- **EXERCISE 1**: Could you transcribe the stretch of the Dagster crash thread from "Hi Kevin - do" through "signal 7 (SIGBUS)."?
- **EXERCISE 2**: How would the Dagster crash thread go on after its final line?

[start of DOCUMENT]

Hey all I m seeing a `dagster core executor child process ex dagster #ask-community

Hey all – I'm seeing a `dagster._core.executor.chi...

Kevin Schaich

02/21/2023, 6:09 PM

Hey all – I'm seeing a `dagster._core.executor.child_process_executor.ChildProcessCrashException`every time I run an asset materialization for the first time after a server restart. It's not an OOM issue – I'm processing on the order of ~200MB of data and the container has 32GB. Every time after retrying a second time it succeeds. What could be the cause of this / how can I dig in further?

daniel

02/22/2023, 5:37 PM

Hi Kevin - do you have a full stack trace from the error?

Kevin Schaich

02/23/2023, 5:10 AM

hey @daniel this is all i get unfortunately in the web UI

Multiprocess executor: child process for step seatgeek_events_raw was terminated by signal 7 (SIGBUS).

dagster._core.executor.child_process_executor.ChildProcessCrashException

Stack Trace:

File "/opt/conda/lib/python3.10/site-packages/dagster/_core/executor/multiprocess.py", line 240, in execute

event_or_none = next(step_iter)

,  File "/opt/conda/lib/python3.10/site-packages/dagster/_core/executor/multiprocess.py", line 357, in execute_step_out_of_process

for ret in execute_child_process_command(multiproc_ctx, command):

,  File "/opt/conda/lib/python3.10/site-packages/dagster/_core/executor/child_process_executor.py", line 174, in execute_child_process_command

raise ChildProcessCrashException(exit_code=process.exitcode)

[end of DOCUMENT]
[start of DATA ROWS]

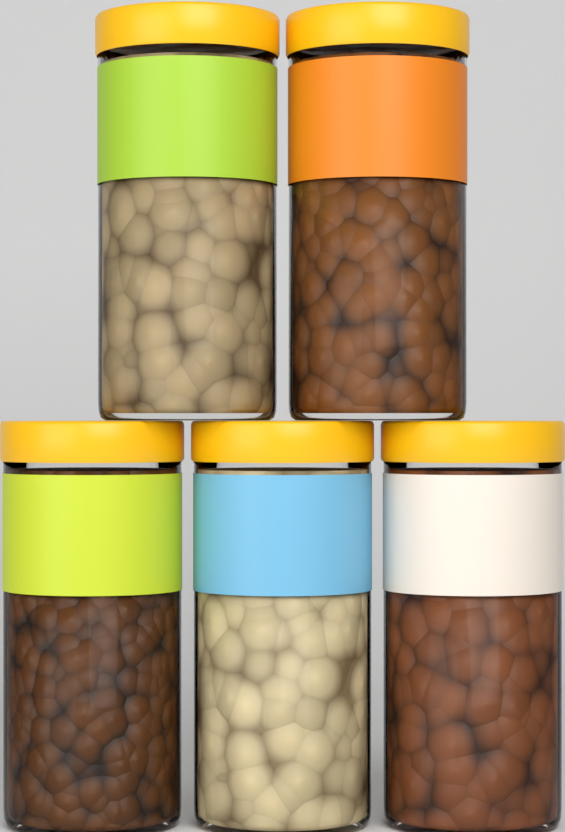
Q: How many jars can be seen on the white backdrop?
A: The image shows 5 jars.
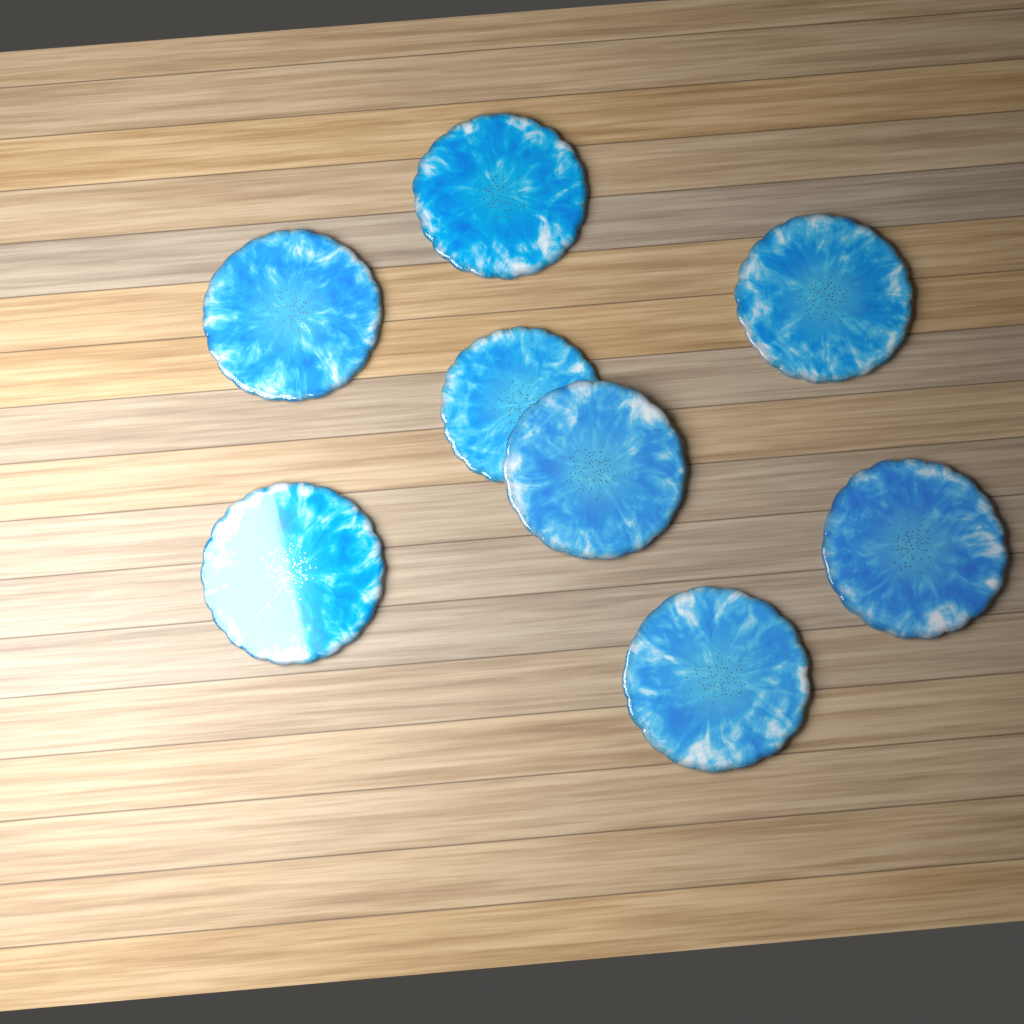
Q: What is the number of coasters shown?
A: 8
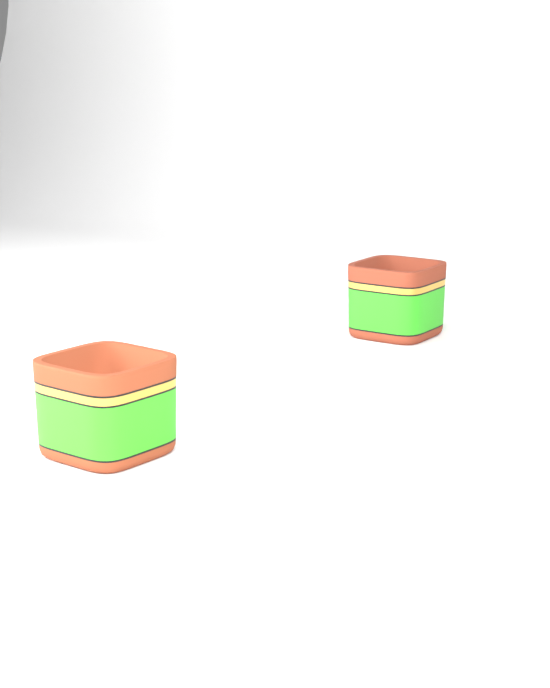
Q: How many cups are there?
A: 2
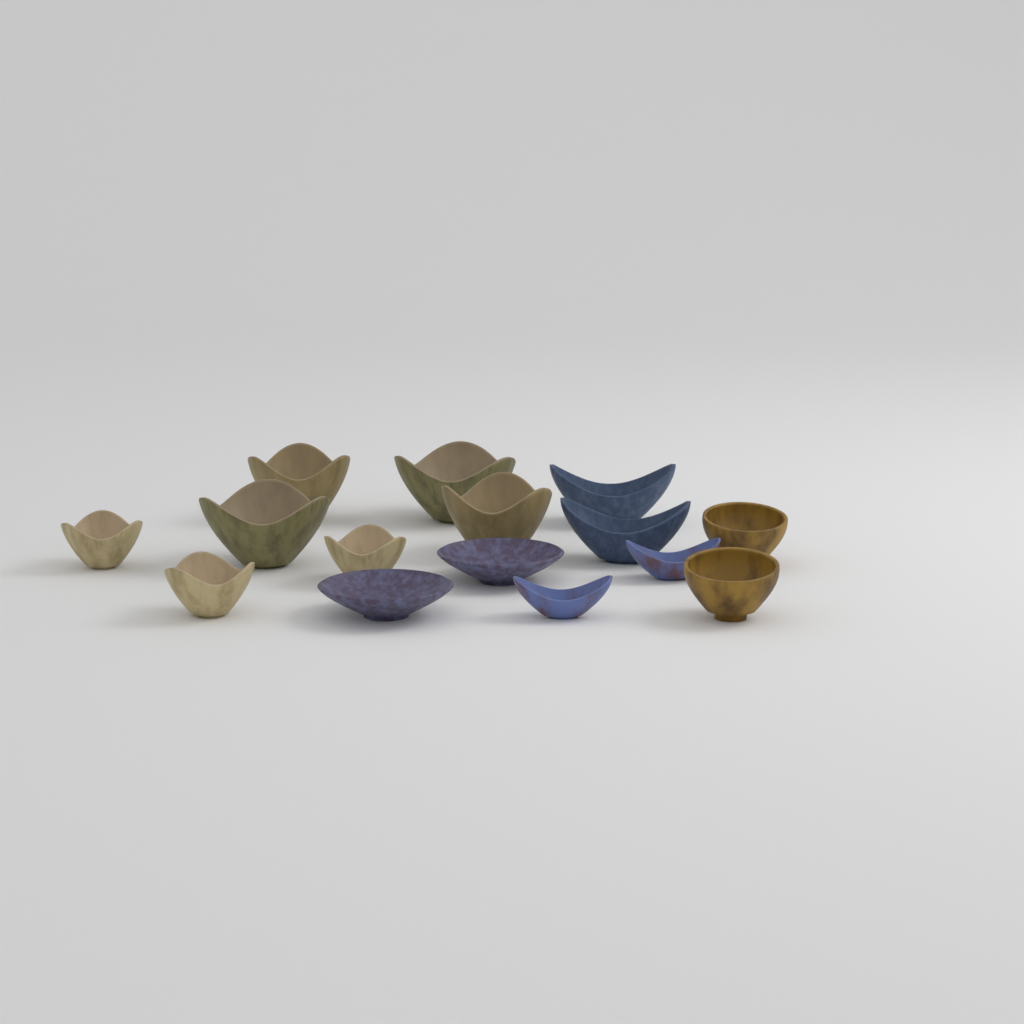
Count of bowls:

[end of DATA ROWS]

- **RESPONSE 1**:
Hi Kevin - do you have a full stack trace from the error?

Kevin Schaich

02/23/2023, 5:10 AM

hey @daniel this is all i get unfortunately in the web UI

Multiprocess executor: child process for step seatgeek_events_raw was terminated by signal 7 (SIGBUS).

- **RESPONSE 2**:
daniel

02/23/2023, 1:37 PM

SIGBUS is unusual.. any chance you’re able to share code that reproduces the problem? The crash is very likely coming from the code in the body of the op - are you able to reproduce the crash when running the same code or dagster job locally?

daniel

02/23/2023, 1:44 PM

Passing on retry is also odd - is this using the default run launcher or a different one? Any raw logs from the process where the run ran that might give more information about the crash?

Kevin Schaich

02/23/2023, 7:20 PM

@daniel I wasn't getting anything similar to this when I was running locally, this started when I followed the guide to get Docker working. Now it works sometimes and sometimes it doesn't. Using the default run launcher right now, i saw a bunch of errors when i used the Docker run launcher.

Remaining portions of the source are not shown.